#### [SOURCE DOCUMENT]
= = = =

Use this bash script and command to pull down all records from invenio and save them as discrete files within uniquely named directories
Create a file named invenio_recs.sh
with these contents:
#!/bin/bash
#create directory for records
mkdir $1
curl_resp1=`curl -k -X GET -H "Content-Type: application/json" -H "Accept: application/json" "https://invenio-test.rc.it.nyu.edu/api/records/?sort=mostrecent&size=1"`
id_rec=`echo $curl_resp1 | awk -F, '{ print $8 }'| awk -F: '{ print $2 }'`
id_rec_num=`echo ${id_rec:1:2}`
i=1
while [ $i -le $id_rec_num ]
do
#check if record exist
status_code=$(curl -k --write-out %{http_code} --silent --output /dev/null https://invenio-test.rc.it.nyu.edu/api/records/$i)
if [[ $status_code == 429 ]] ; then
sleep 60
fi
if [[ $status_code == 200 ]] ; then
#if record exists and is not deleted e.g. has metadata save it as json
curl_resp=`curl -k -X GET -H "Content-Type: application/json" -H "Accept: application/json" "https://invenio-test.rc.it.nyu.edu/api/records/$i?prettyprint=1"`
if ! [[ "$curl_resp" = *"metadata\": {}"* ]]; then
if ! [[ "$curl_resp" = *"message"* ]]; then
echo $curl_resp>$1/record_$i.json
else
echo "$curl_resp"

= = = =

#### [EXERCISE INSTRUCTIONS]
Answer these from the script page above:
1. What file name does it tell you to create?
2. How long does the script sleep when the status code is 429?
3. What status code must a record return before the script fetches it?

#### [DATA EXCERPT]
= = = =

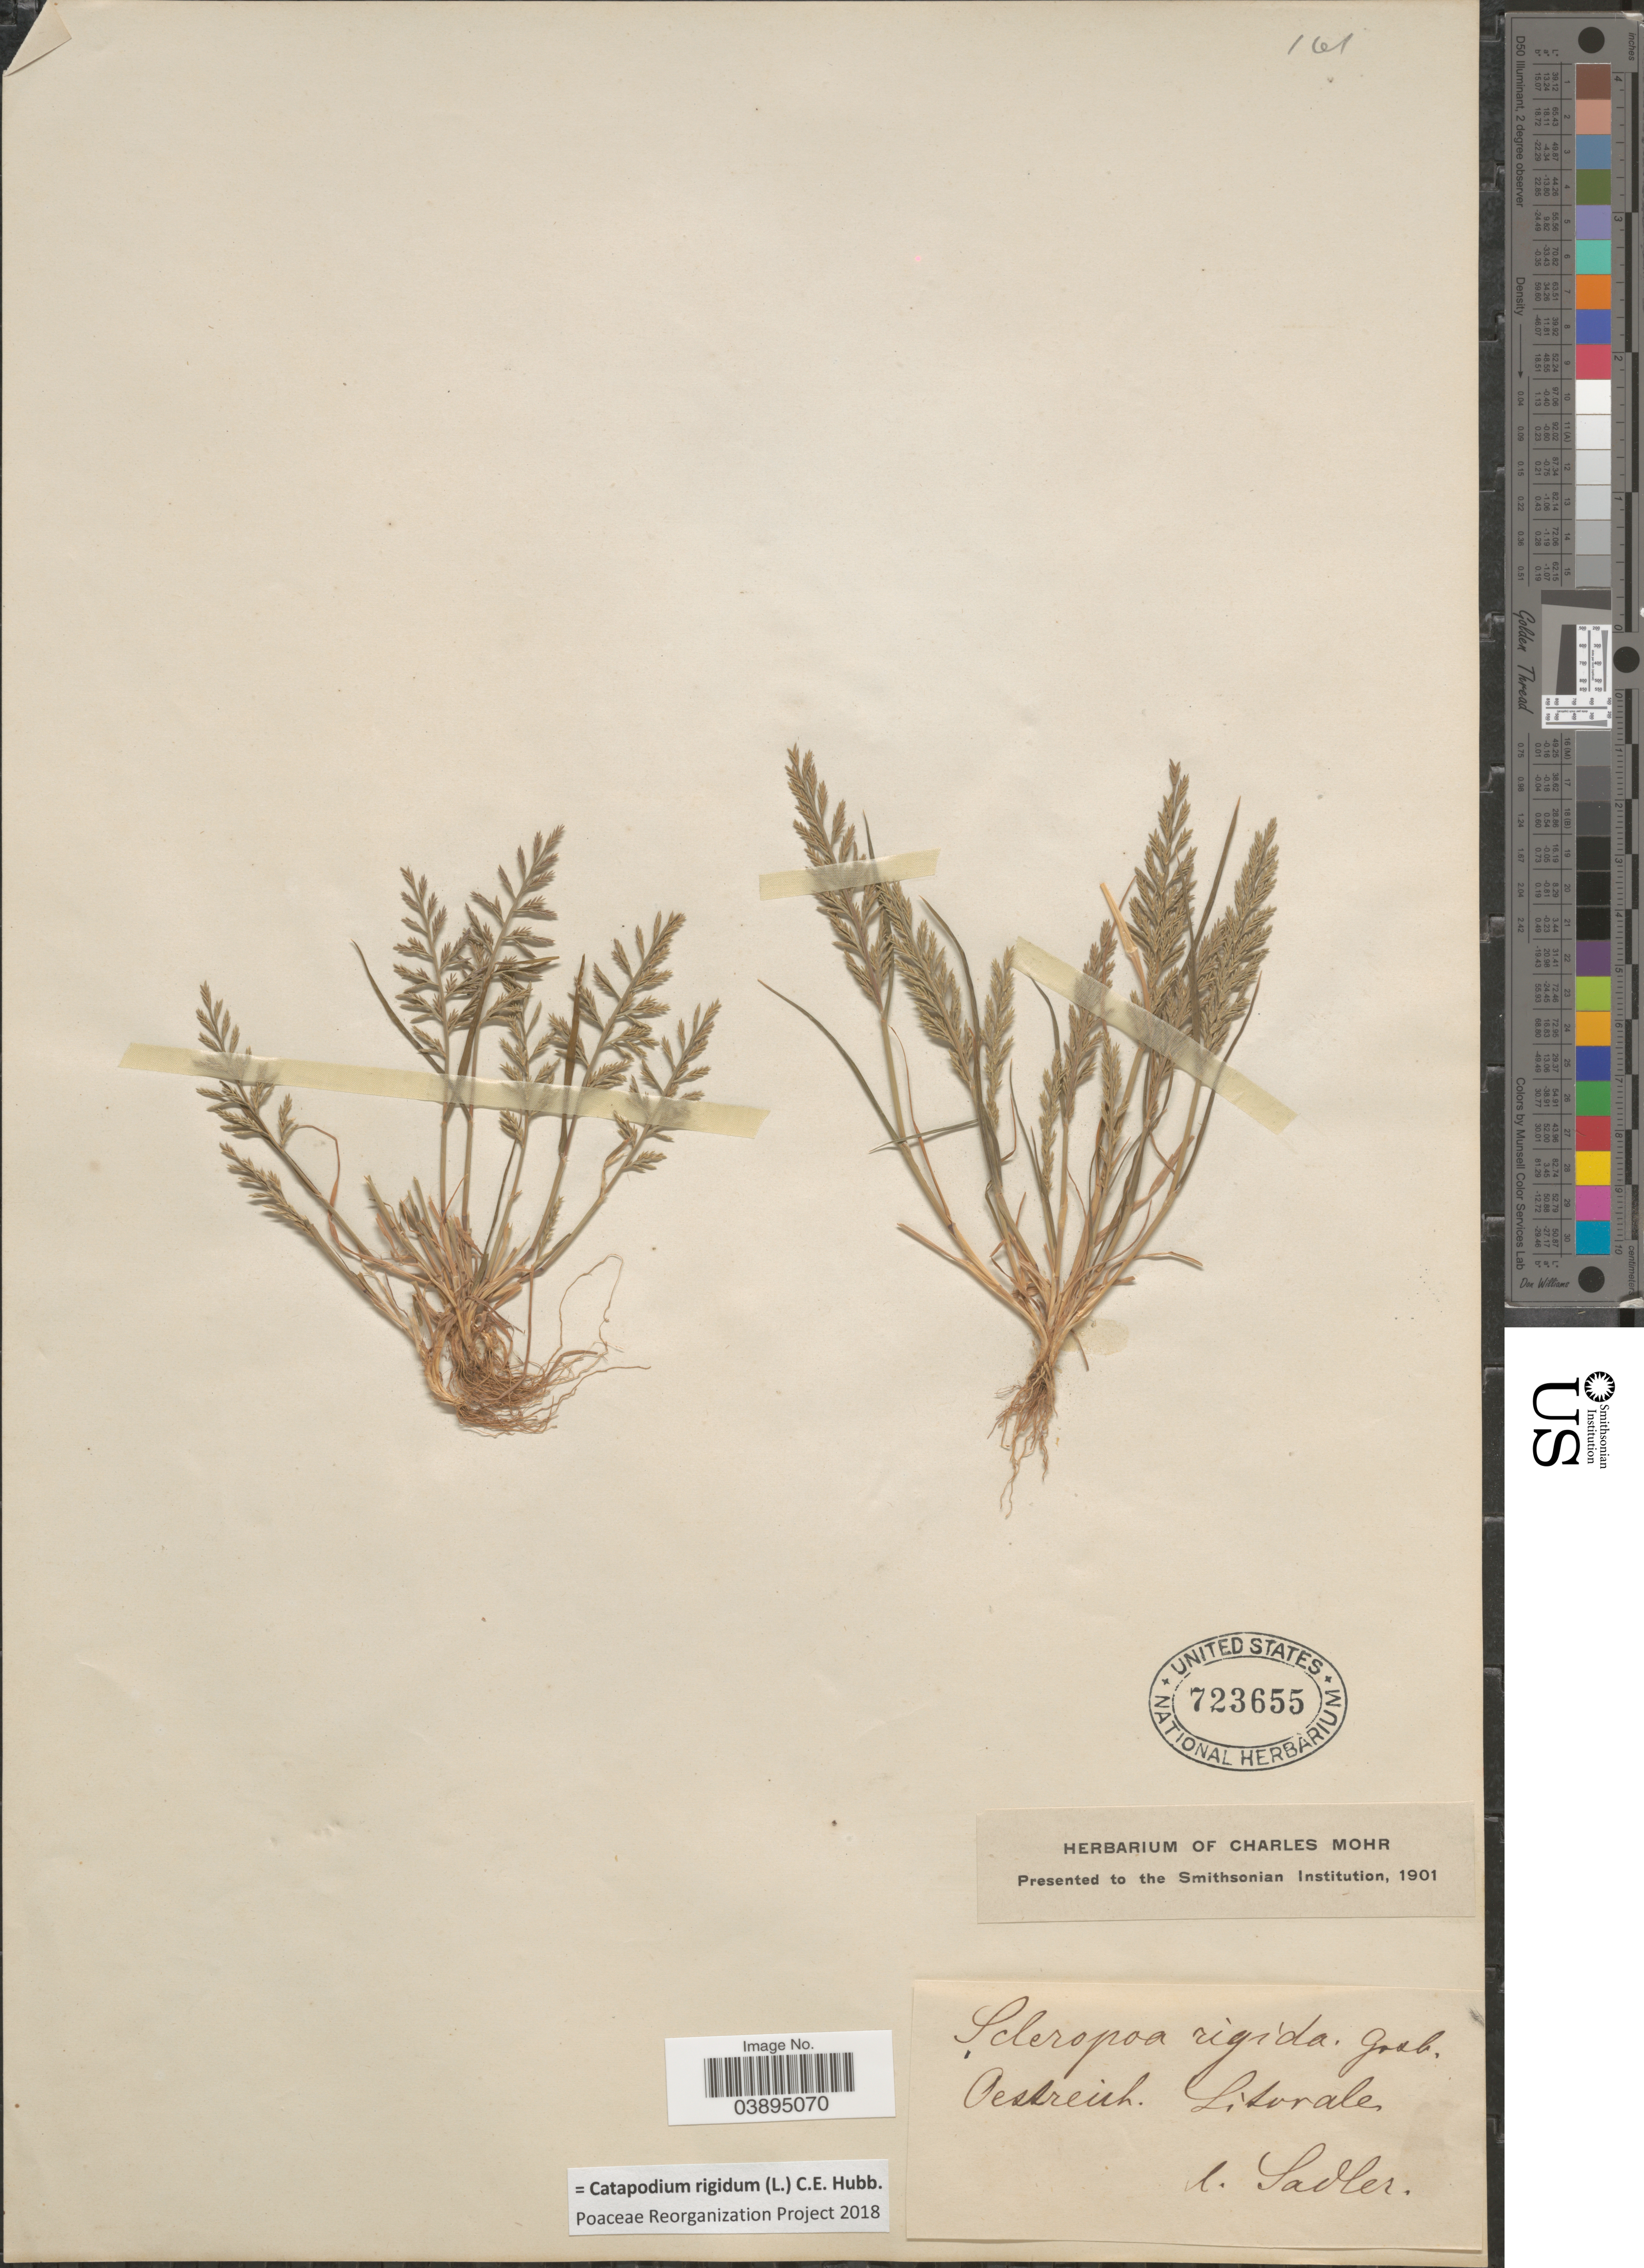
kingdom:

= = = =

#### [COMPLETED EXERCISE]
1. invenio_recs.sh
2. 60 seconds
3. 200